What happens to a member of an LLC in North Carolina if that member files for bankruptcy?
Do I read this right that according to § 57C-3-02 Cessation of membership 3b the member filing for bankruptcy automatically looses all rights as a member of the LLC? So that member has no right to run the company or access financial resources?
2 attorney answers
This is a really good question. Frankly, I have found that the NC statute you reference (NCGS 57C-3-02) is one that many attorneys, including bankruptcy attorneys, do not even know exists! Years ago, I asked a bankruptcy Trustee what his thoughts were about the statute and he said, "huh?" True story.
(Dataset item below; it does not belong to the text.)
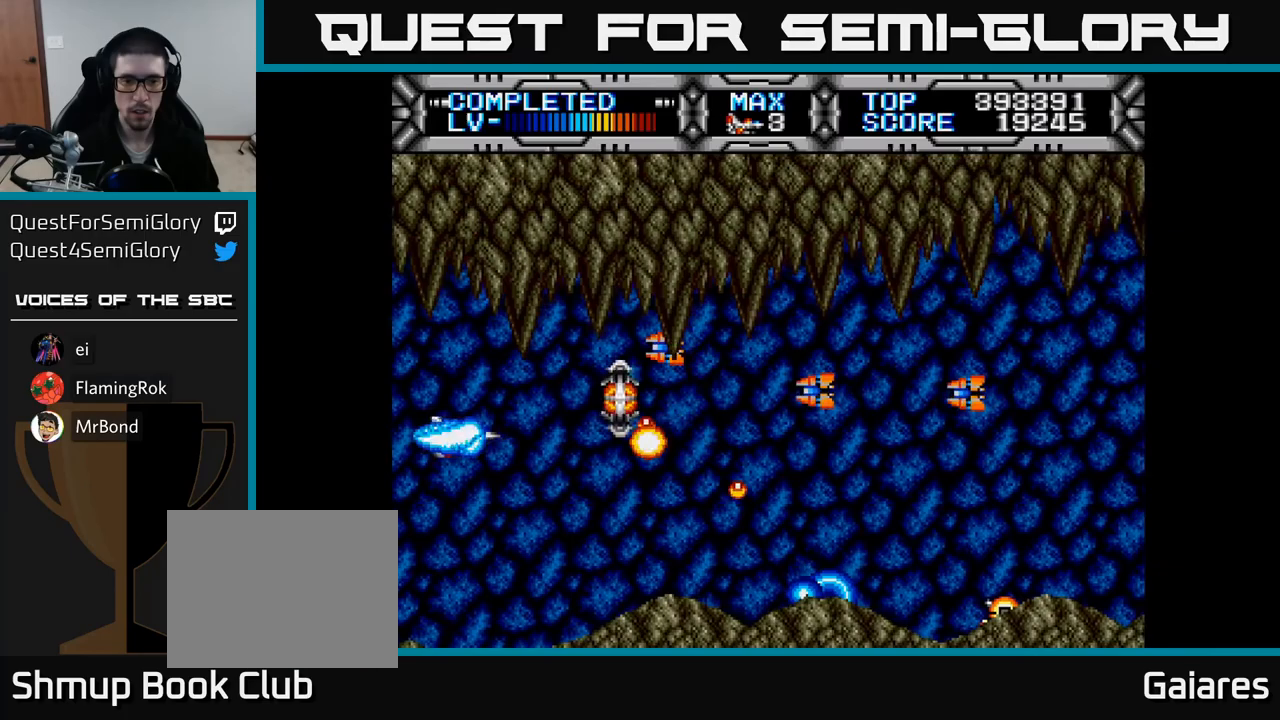
{"buttons": [], "right_stick": "center", "events": [[100, "B", "up"], [333, "DPAD_UP", "down"], [350, "DPAD_LEFT", "down"], [367, "B", "down"], [383, "DPAD_UP", "up"], [400, "DPAD_LEFT", "up"], [417, "B", "up"]]}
In any event, the statute exists and is on the books, regardless of whether attorneys and Trustees know about it or not. The important thing is the ramifications of the statute. What I have found in filing over 2000 cases during the past decade and a half is that, from a practical standpoint, nothing happens. Maybe this is due to attorneys not knowing about the law, or maybe it is because the actual effect of the law is minimal. Moreover, if you look at the law carefully, most of the effects of it can be remedied by unanimous consent of the other members. Lots and lots of LLCs have only one Member. In that case, if the member files for bankruptcy protection, she can arguably simply vote to reinstate all of her rights post-filing. Many other LLCs are closely held between family members. Assuming they all get along, these family members can arguably vote to reinstate the rights of a member who filed for bankruptcy protection. Finally, operating agreements can be written at the outset to circumvent this, and other, issues involving bankruptcy and debt issues of the members.
If you and/or a co-member of a NC LLC are considering filing for bankruptcy protection then you should consult with a qualified bankruptcy attorney. As an Asheville Bankruptcy attorney and bankruptcy specialist, I would recommend a specialist who is certified by the NC State Bar. A specialist, particularly one who files business bankruptcies, can best discuss your options.
Usually that issue is covered in the Operating Agreement and it may be a "triggering" event that allows the other members to purchase the bankrupt party's membership interest and sometimes at a discounted price. BK triggering events are sometimes grouped with other items such as death, disability, retirement, etc. Take a look in the Op. Agmt to see if it contains such provisions (sometimes referred to as "Involuntary Transfers"). if not a repurchase event then many times a BK event changes a voting interest into a non-voting interest so that if a creditor succeeds to the BK member's interest the creditor can not cause any issues as to how the business is run.
My answer is not intended to be giving legal advice and this topic can be a complex area where the advice of a licensed attorney in your State should be obtained.